Exercise requirements:
Which lines of the records contain the word "right"? Show each of them.

Data excerpts:
┌──

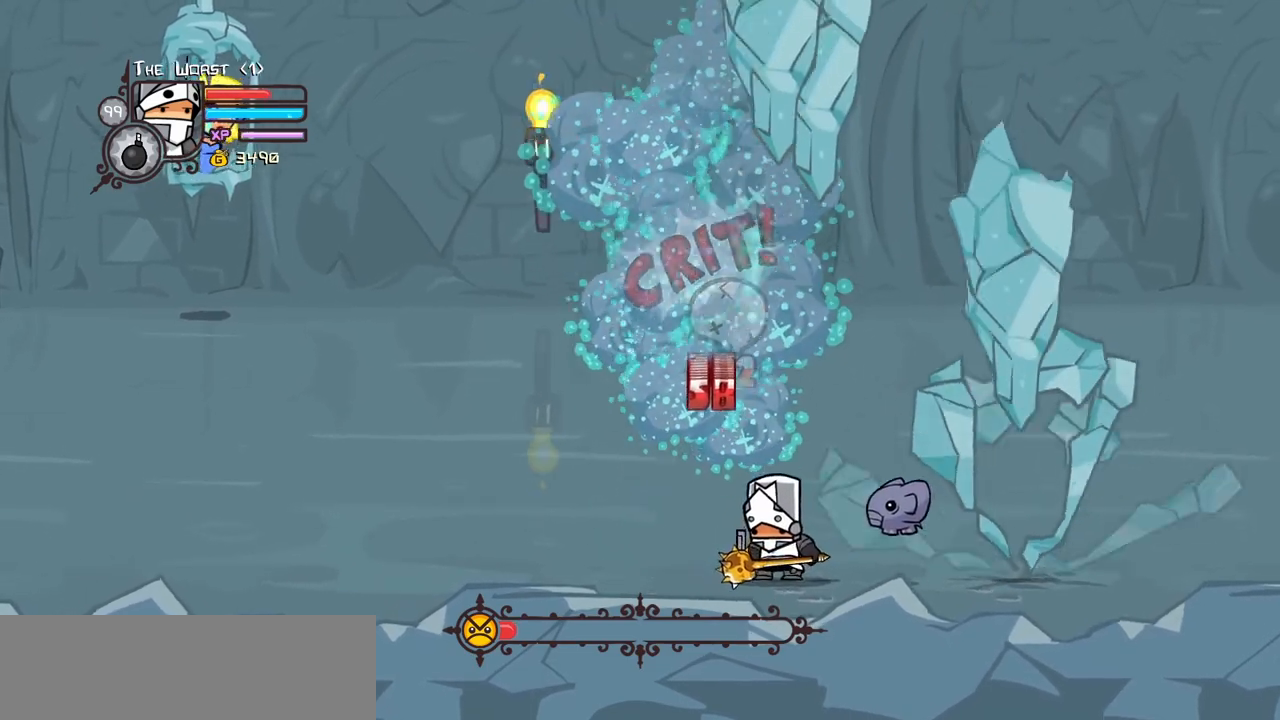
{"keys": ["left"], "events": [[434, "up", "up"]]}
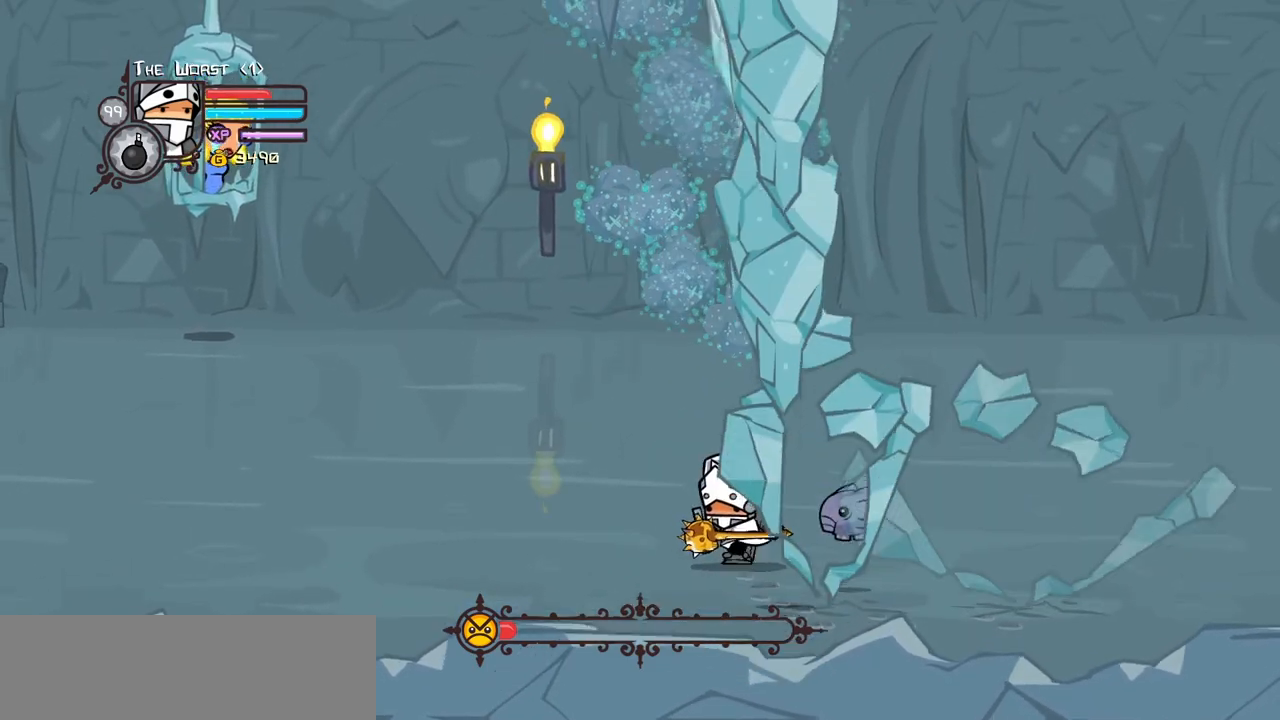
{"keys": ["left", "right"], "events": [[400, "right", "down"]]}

└──
┌──

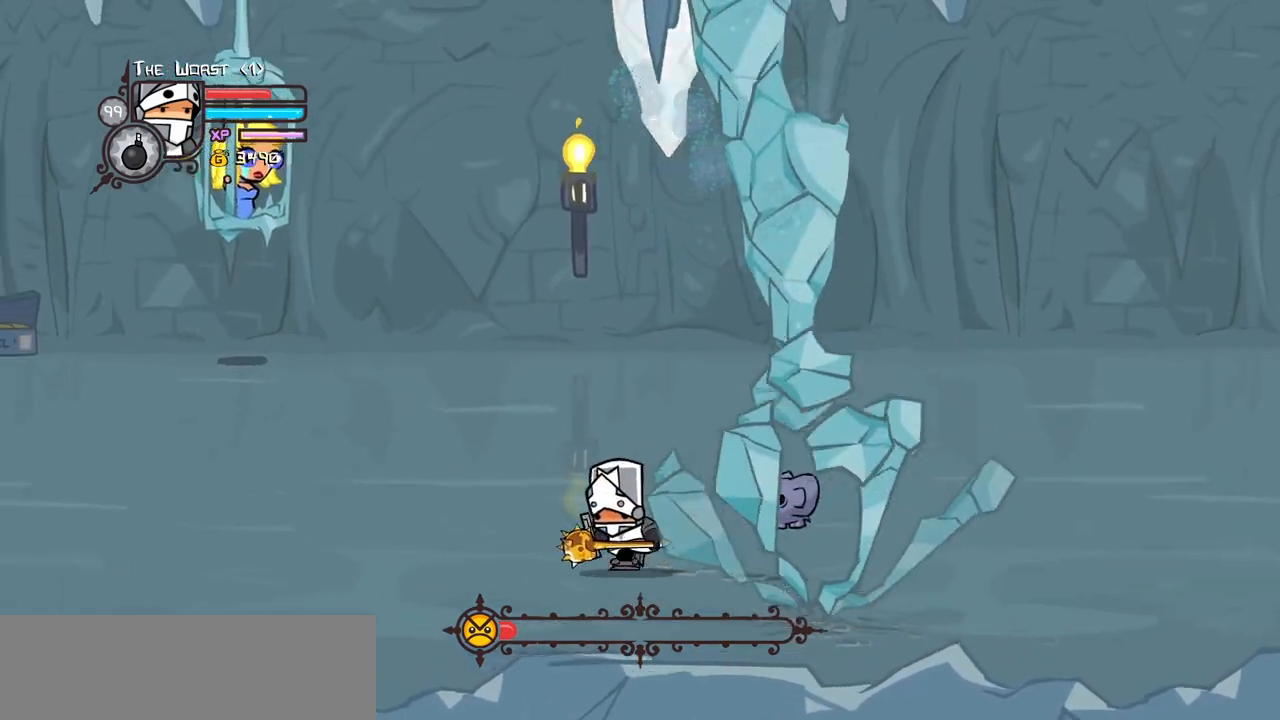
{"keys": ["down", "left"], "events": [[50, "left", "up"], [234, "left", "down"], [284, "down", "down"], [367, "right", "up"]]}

└──

Completed exercise:
{"keys": ["left", "right"], "events": [[400, "right", "down"]]}
{"keys": ["down", "left"], "events": [[50, "left", "up"], [234, "left", "down"], [284, "down", "down"], [367, "right", "up"]]}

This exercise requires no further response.